Originally Posted by afeasfaerw23231233
p127 q8
Find the equation of the locus of the mid-point of a vairable chord thro' the point (a , 2a ) of the parabola $\displaystyle y^2=4ax$
thanks

edit: my working: let p be a point on $\displaystyle y^2=4ax$ , P = $\displaystyle (at^2 , 2at)$.
let A = (a, 2a)
equ of PA: $\displaystyle \frac {y-2a}{x-a} = \frac{2at-2a}{at^2-a}$
$\displaystyle y= \frac {2(x-a)}{t+1} +2a$
have no idea how to do
Hmmm you're both near to it and not

Let P like you did, and A(a, 2a).

The equation of the line is y=mx+n, but actually, you don't need it (if I read correctly).

The midpoint has its coordinates equal to half the sum of the other coordinates.

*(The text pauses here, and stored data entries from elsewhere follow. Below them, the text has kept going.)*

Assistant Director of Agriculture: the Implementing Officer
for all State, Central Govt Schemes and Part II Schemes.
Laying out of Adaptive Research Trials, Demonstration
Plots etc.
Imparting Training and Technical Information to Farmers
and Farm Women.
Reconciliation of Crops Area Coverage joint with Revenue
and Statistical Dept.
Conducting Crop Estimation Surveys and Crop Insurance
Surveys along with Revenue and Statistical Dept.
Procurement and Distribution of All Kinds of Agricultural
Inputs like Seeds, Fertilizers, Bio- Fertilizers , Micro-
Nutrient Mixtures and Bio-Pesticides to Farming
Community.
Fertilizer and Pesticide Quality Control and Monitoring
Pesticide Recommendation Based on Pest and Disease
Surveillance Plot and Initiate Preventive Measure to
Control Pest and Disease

Let M be the midpoint.

$\displaystyle M \left(\frac{a+at^2}{2} ~,~\frac{2a+2at}{2}\right) ...$

Am I right ??

3. thanks! what a fool i am..
i misread the question. i thought it asked me to find the mid point of the intersection of the chord and the parabola. can i find the locus of the mid point if it is the case?

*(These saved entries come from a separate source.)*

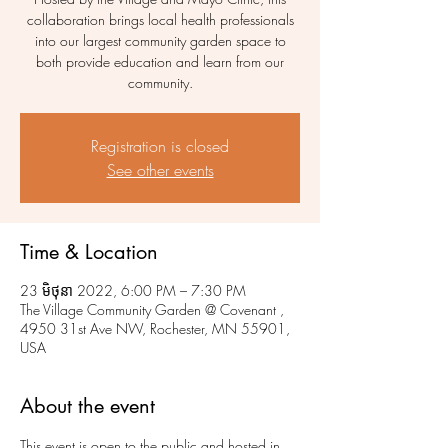
collaboration brings local health professionals
into our largest community garden space to
both provide education and learn from our
community.
Registration is closed
See other events
Time & Location
23 មិថុនា 2022, 6:00 PM – 7:30 PM
The Village Community Garden @ Covenant ,
4950 31st Ave NW, Rochester, MN 55901,
USA
About the event
This event is open to the public and hosted in 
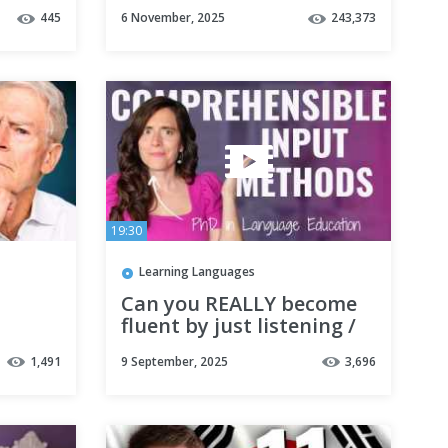
Habit / Note-Taking
445
6 November, 2025
243,373
SYSTEM with Notion |
TUTORIAL
19:30
Learning Languages
Can you REALLY become
fluent by just listening /
reading?(clarification + 4
1,491
9 September, 2025
3,696
research-backed reasons)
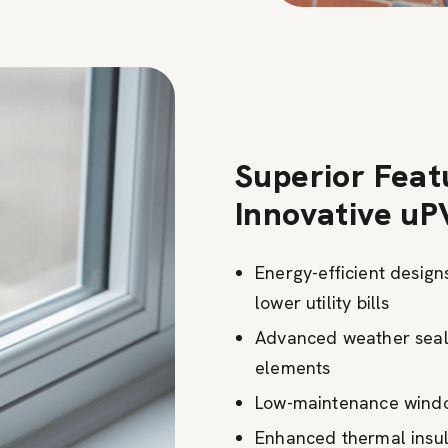
Superior Feat
Innovative uP
Energy-efficient desig
lower utility bills
Advanced weather seali
elements
Low-maintenance window
Enhanced thermal insula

4. Originally Posted by afeasfaerw23231233
thanks! what a fool i am..
i misread the question. i thought it asked me to find the mid point of the intersection of the chord and the parabola. can i find the locus of the mid point if it is the case?
I've drawn the locus of the midpoints of all chords with A as one endpoint.

If the parabola has the equation

$\displaystyle y^2 = 4ax$

The focus has the coordinates F(a, 0) and the point A(a, 2a) is placed on the parabola. (In my example I've used a = 3)

$\displaystyle M_1$ and $\displaystyle M_2$ are midpoints of the chords.

The locus is a parabola too.

5. thanks. i didn't see that a,2a is always a point on the parabola. i thought it was a point not lying on it. next time i have to sub the value of the point to the equation of the parabola to see if it is a point on it first.